Excerpts from a dataset:
============

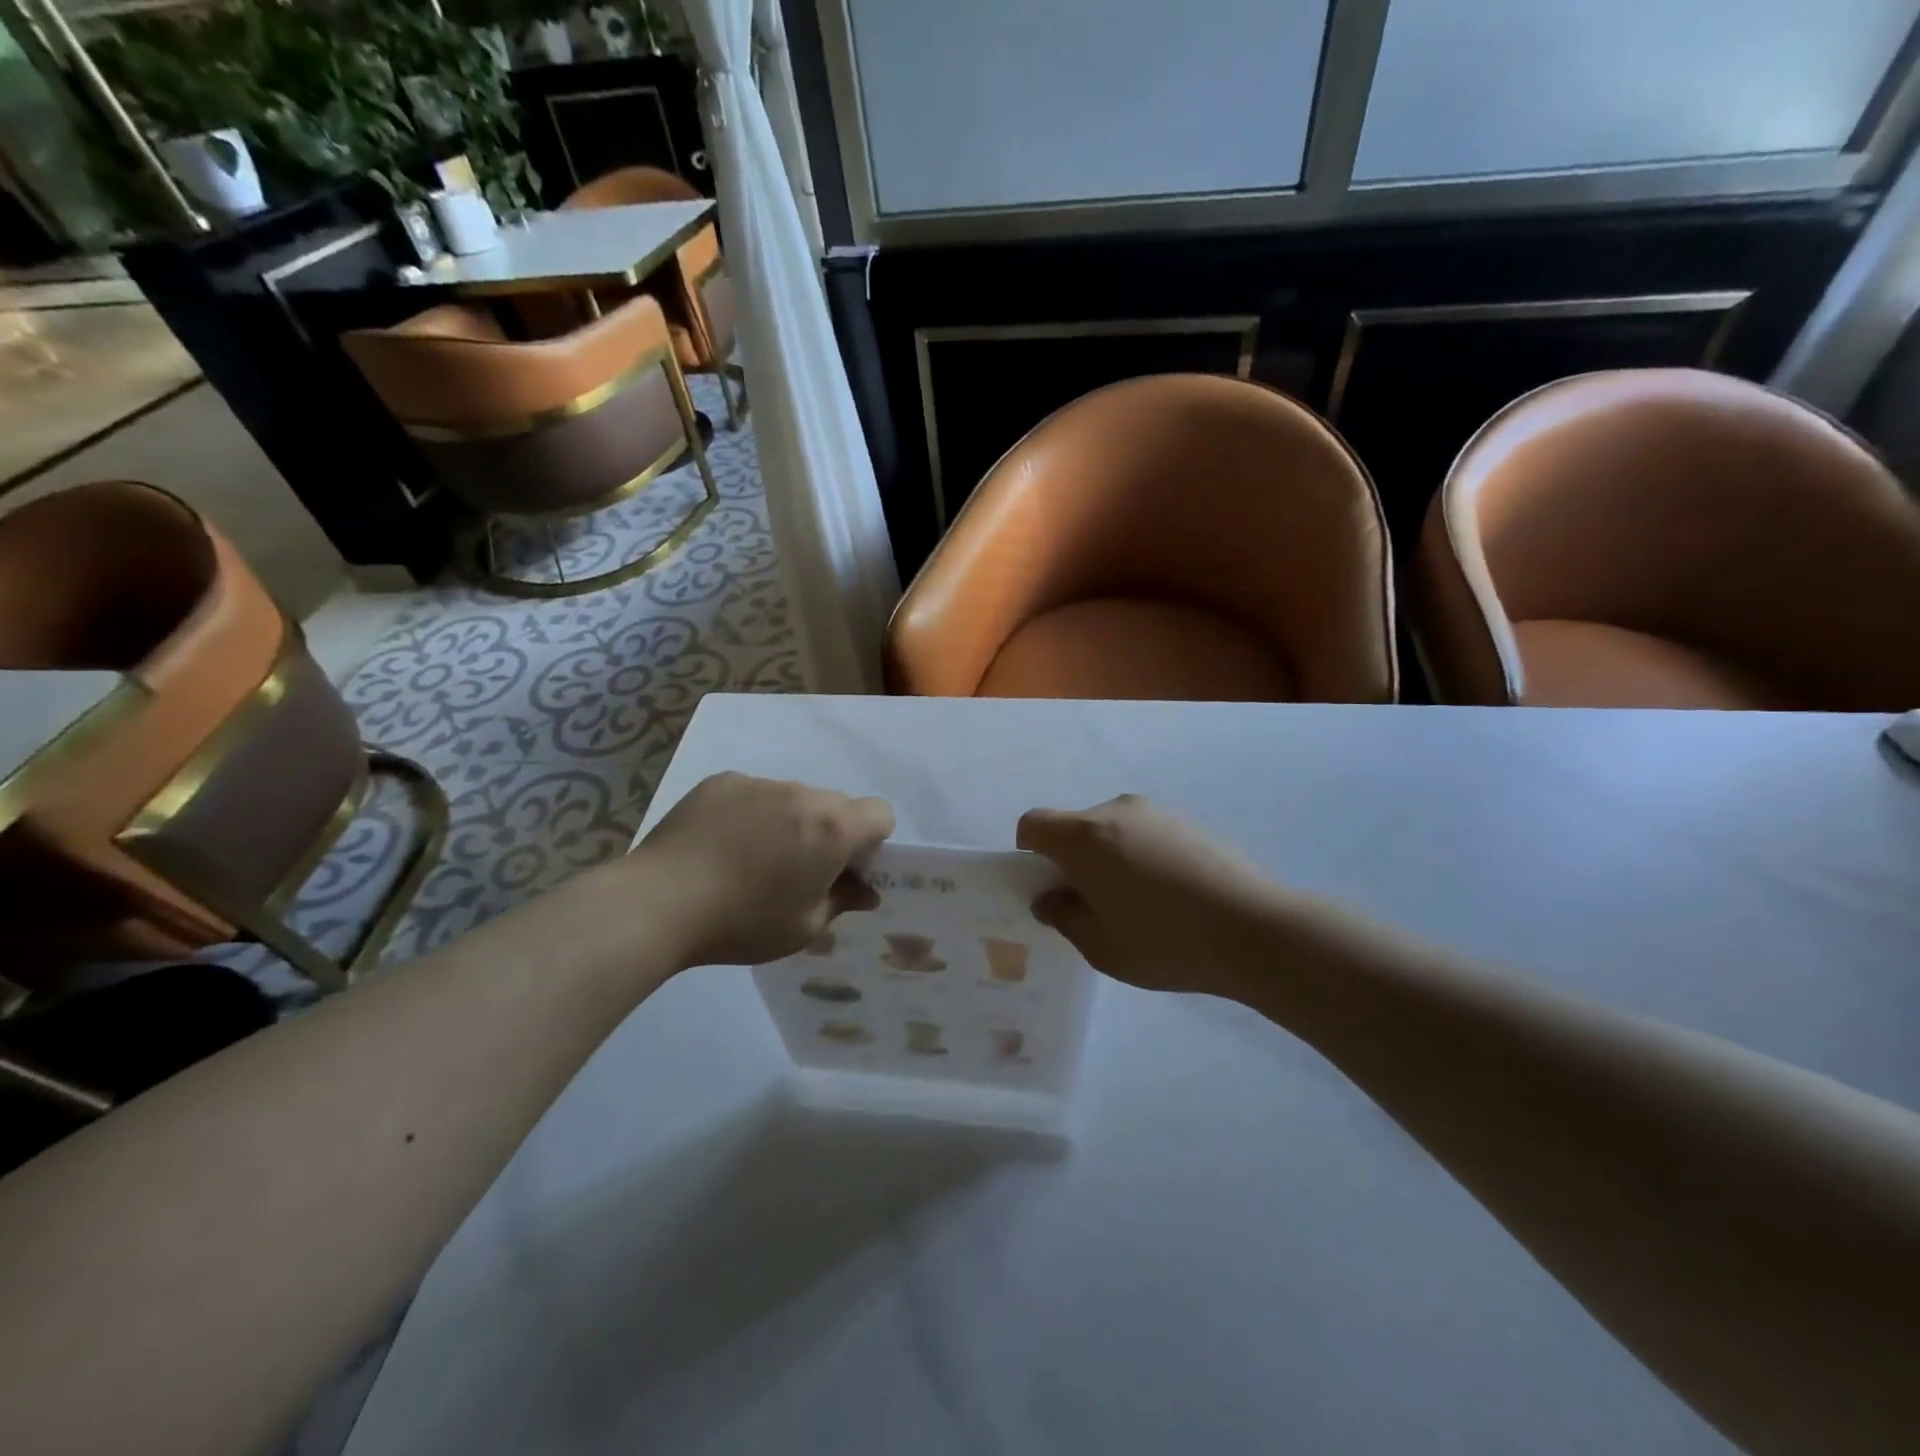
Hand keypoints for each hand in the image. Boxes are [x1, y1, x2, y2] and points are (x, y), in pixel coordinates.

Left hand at [631, 772, 894, 967]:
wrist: (659, 903)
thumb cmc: (743, 922)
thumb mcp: (804, 927)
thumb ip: (843, 902)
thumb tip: (866, 892)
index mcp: (832, 827)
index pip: (880, 813)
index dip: (871, 842)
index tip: (844, 870)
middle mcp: (802, 794)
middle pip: (836, 804)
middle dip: (831, 832)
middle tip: (798, 870)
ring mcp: (759, 783)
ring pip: (794, 798)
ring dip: (790, 821)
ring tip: (751, 858)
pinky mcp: (722, 782)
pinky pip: (755, 793)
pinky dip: (752, 813)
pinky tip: (722, 845)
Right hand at [1017, 795, 1288, 993]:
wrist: (1255, 930)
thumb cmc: (1165, 941)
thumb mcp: (1101, 946)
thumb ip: (1065, 917)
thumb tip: (1050, 899)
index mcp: (1084, 836)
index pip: (1033, 824)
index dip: (1029, 854)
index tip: (1049, 888)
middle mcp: (1116, 811)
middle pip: (1075, 827)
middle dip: (1072, 860)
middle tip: (1093, 905)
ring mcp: (1157, 813)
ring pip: (1112, 831)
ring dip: (1109, 858)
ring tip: (1139, 905)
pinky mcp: (1189, 822)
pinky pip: (1146, 834)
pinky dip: (1142, 857)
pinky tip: (1171, 897)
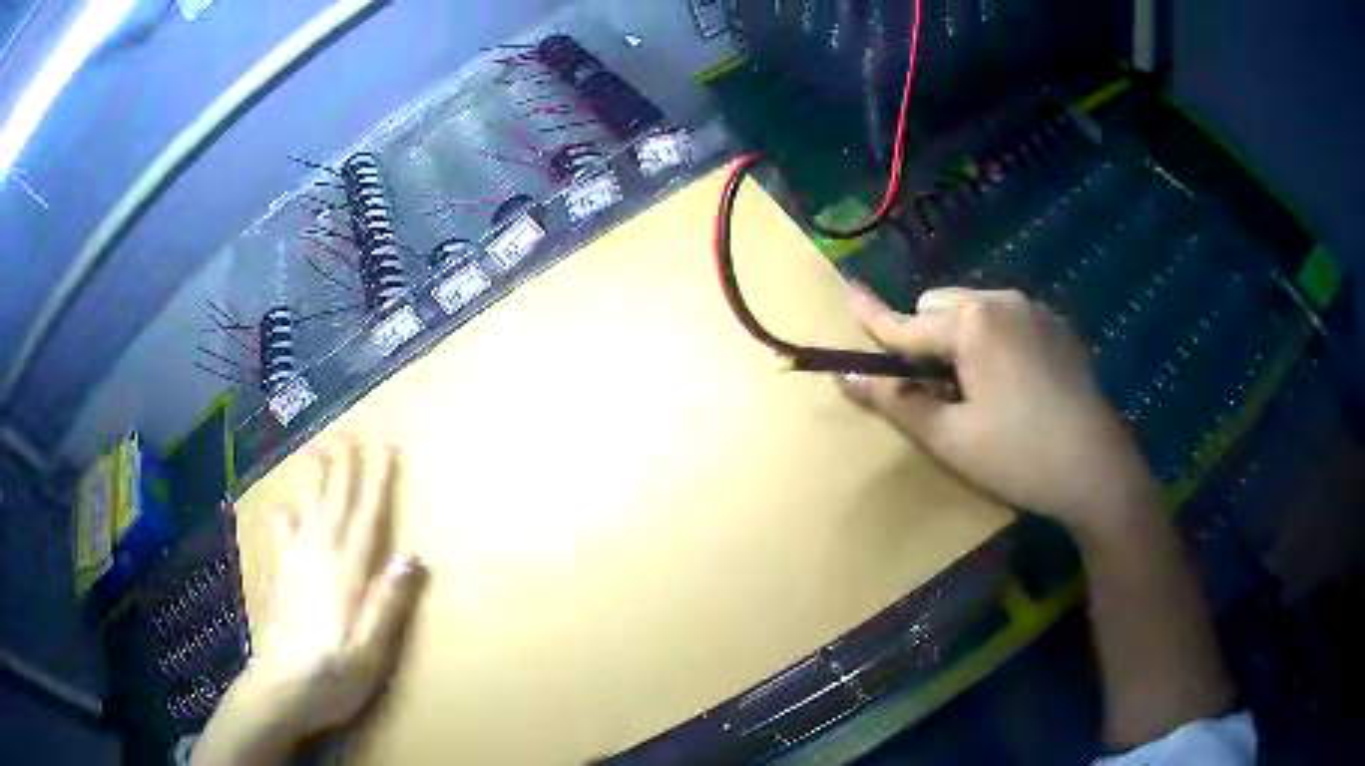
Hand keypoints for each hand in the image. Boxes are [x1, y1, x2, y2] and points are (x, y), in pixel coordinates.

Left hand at [243, 436, 425, 737]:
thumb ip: (388, 602)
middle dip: (342, 467)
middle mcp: (321, 559)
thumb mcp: (372, 649)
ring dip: (314, 479)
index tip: (385, 449)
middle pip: (334, 504)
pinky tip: (282, 508)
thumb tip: (411, 557)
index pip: (367, 519)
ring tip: (315, 450)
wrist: (283, 688)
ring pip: (308, 510)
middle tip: (347, 433)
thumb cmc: (335, 674)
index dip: (377, 483)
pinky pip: (283, 536)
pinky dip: (285, 516)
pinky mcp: (282, 579)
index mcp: (347, 573)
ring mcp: (297, 566)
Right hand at [836, 286, 1157, 531]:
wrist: (1098, 470)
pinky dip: (995, 339)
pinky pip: (1008, 319)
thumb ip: (897, 402)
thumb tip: (848, 376)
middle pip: (940, 306)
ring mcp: (1035, 310)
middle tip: (939, 390)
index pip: (907, 324)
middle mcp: (1002, 301)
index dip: (872, 319)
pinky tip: (1017, 383)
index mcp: (972, 324)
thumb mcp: (950, 438)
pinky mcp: (1058, 326)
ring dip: (961, 337)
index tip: (846, 294)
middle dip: (928, 339)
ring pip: (975, 309)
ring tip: (981, 389)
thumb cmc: (1019, 457)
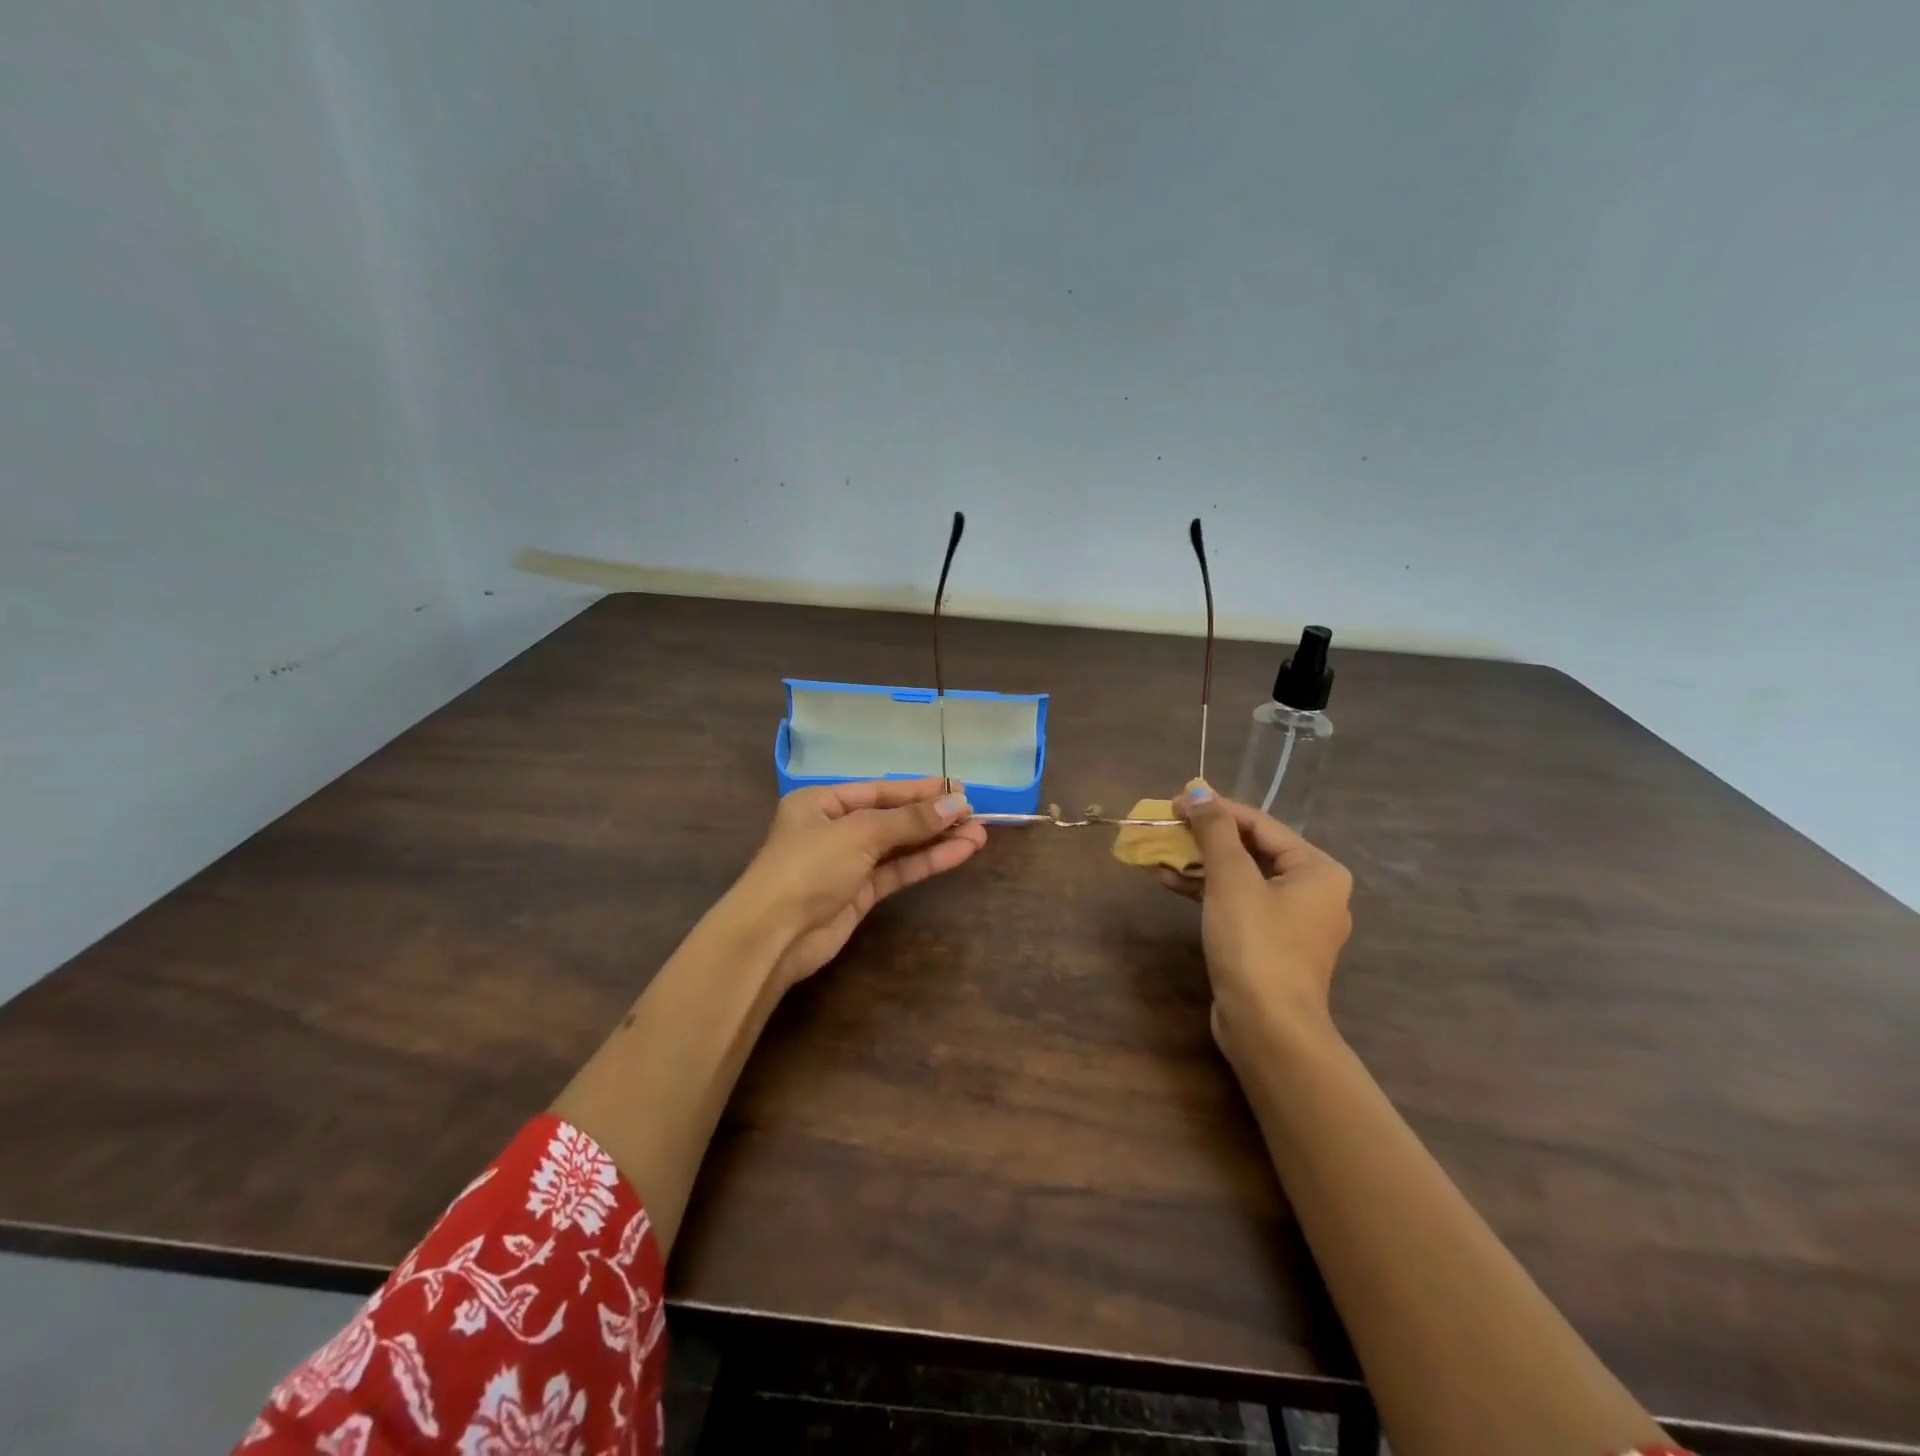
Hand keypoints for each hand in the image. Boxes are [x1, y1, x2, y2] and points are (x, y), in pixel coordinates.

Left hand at [734, 777, 986, 989]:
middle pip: (892, 817)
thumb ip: (910, 820)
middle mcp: (834, 828)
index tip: (958, 789)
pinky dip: (926, 862)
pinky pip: (898, 871)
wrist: (773, 935)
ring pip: (899, 846)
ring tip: (978, 834)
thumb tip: (957, 805)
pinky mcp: (859, 894)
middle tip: (975, 814)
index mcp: (822, 802)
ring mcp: (848, 863)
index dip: (919, 789)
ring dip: (936, 840)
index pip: (879, 790)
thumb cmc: (808, 867)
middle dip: (932, 816)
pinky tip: (958, 853)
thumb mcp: (859, 833)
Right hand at [1160, 786, 1352, 1061]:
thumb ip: (1215, 831)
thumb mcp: (1231, 880)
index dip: (1215, 809)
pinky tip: (1171, 883)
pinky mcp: (1271, 944)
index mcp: (1318, 869)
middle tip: (1167, 827)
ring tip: (1160, 855)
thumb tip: (1198, 792)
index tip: (1174, 803)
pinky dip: (1207, 892)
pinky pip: (1239, 903)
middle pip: (1251, 849)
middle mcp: (1314, 891)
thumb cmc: (1256, 944)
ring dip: (1200, 865)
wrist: (1268, 1029)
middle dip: (1205, 839)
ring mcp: (1293, 921)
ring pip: (1242, 878)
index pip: (1260, 824)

============

• Task objective: Return all of the lines above without alteration, minus the pictures.

• Result of the exercise:
Hand keypoints for each hand in the image. Boxes are [x1, y1, x2, y2] and points are (x, y), in pixel coordinates.

Left hand at [631, 772, 894, 967]:
wrist: (659, 903)
thumb cmc: (743, 922)
thumb mcp: (804, 927)
thumb ip: (843, 902)
thumb tip: (866, 892)
index mcp: (832, 827)
index pip: (880, 813)
index dip: (871, 842)
index tip: (844, 870)
middle mcp: (802, 794)
middle pip: (836, 804)
middle dip: (831, 832)
middle tip: (798, 870)
ring mcp: (759, 783)
ring pip: (794, 798)
ring dip: (790, 821)
ring tip: (751, 858)
pinky mcp: (722, 782)
pinky pip: (755, 793)
pinky dip: (752, 813)
pinky tip: (722, 845)
Right hand at [1017, 795, 1288, 993]:
wrist: (1255, 930)
thumb cmc: (1165, 941)
thumb mcp: (1101, 946)
thumb ip: (1065, 917)
thumb tip: (1050, 899)
index mcp: (1084, 836)
index pip: (1033, 824)
index dip: (1029, 854)
index tip: (1049, 888)
middle mcp: (1116, 811)
middle pip: (1075, 827)
middle dip: (1072, 860)
middle tip: (1093, 905)
ring mcp: (1157, 813)
ring pip: (1112, 831)
ring dip: (1109, 858)
ring tip: (1139, 905)
pinky mcp: (1189, 822)
pinky pip: (1146, 834)
pinky dip: (1142, 857)
pinky tip: (1171, 897)
Hand keypoints for each hand in the image. Boxes are [x1, y1, x2, y2] and points are (x, y), in pixel coordinates.

Left hand at [243, 436, 425, 737]:
thumb ip: (388, 602)
middle dip: (342, 467)
middle mcp: (321, 559)
thumb mcp: (372, 649)
ring dip: (314, 479)
index tip: (385, 449)
middle pip: (334, 504)
pinky tip: (282, 508)
thumb tip: (411, 557)
index pip: (367, 519)
ring tip: (315, 450)
wrist: (283, 688)
ring pip: (308, 510)
middle tip: (347, 433)
thumb cmc: (335, 674)
index dip: (377, 483)
pinky pip: (283, 536)
pinky dip: (285, 516)
pinky mcp: (282, 579)
index mcp: (347, 573)
ring mcp: (297, 566)
Right hand at [836, 286, 1157, 531]:
wrist: (1098, 470)
pinky dip: (995, 339)
pinky pip: (1008, 319)
thumb ip: (897, 402)
thumb tip: (848, 376)
middle pip: (940, 306)
ring mcp: (1035, 310)
middle tip: (939, 390)
index pip: (907, 324)
middle mcp: (1002, 301)
index dip: (872, 319)
pinky tip: (1017, 383)
index mcp: (972, 324)
thumb mcp: (950, 438)
pinky mcp: (1058, 326)
ring dip: (961, 337)
index tip: (846, 294)
middle dip: (928, 339)
ring pip: (975, 309)
ring tip: (981, 389)
thumb cmc: (1019, 457)
Hand keypoints for each hand in the image. Boxes are [x1, y1, x2, y2] and points are (x, y), in pixel coordinates.

Left hand at [734, 777, 986, 989]:
middle pip: (892, 817)
thumb ip: (910, 820)
middle mcp: (834, 828)
index tip: (958, 789)
pinky dip: (926, 862)
pinky pip: (898, 871)
wrist: (773, 935)
ring pip: (899, 846)
ring tip: (978, 834)
thumb tip: (957, 805)
pinky mcp: (859, 894)
middle tip: (975, 814)
index mcp: (822, 802)
ring mcp: (848, 863)
index dip: (919, 789)
ring dip: (936, 840)
index pip: (879, 790)
thumb cmc: (808, 867)
middle dip: (932, 816)
pinky tip: (958, 853)
thumb mcp: (859, 833)
Right hand at [1160, 786, 1352, 1061]:
thumb ip: (1215, 831)
thumb mcp: (1231, 880)
index dip: (1215, 809)
pinky tip: (1171, 883)
pinky mcp: (1271, 944)
index mcp: (1318, 869)
middle tip: (1167, 827)
ring tip: (1160, 855)
thumb tip: (1198, 792)
index tip: (1174, 803)
pinky dip: (1207, 892)
pinky pip: (1239, 903)
middle pip: (1251, 849)
middle mcp: (1314, 891)
thumb cmc: (1256, 944)
ring dip: (1200, 865)
wrist: (1268, 1029)
middle dip: (1205, 839)
ring mcp: (1293, 921)
ring pip: (1242, 878)
index pip: (1260, 824)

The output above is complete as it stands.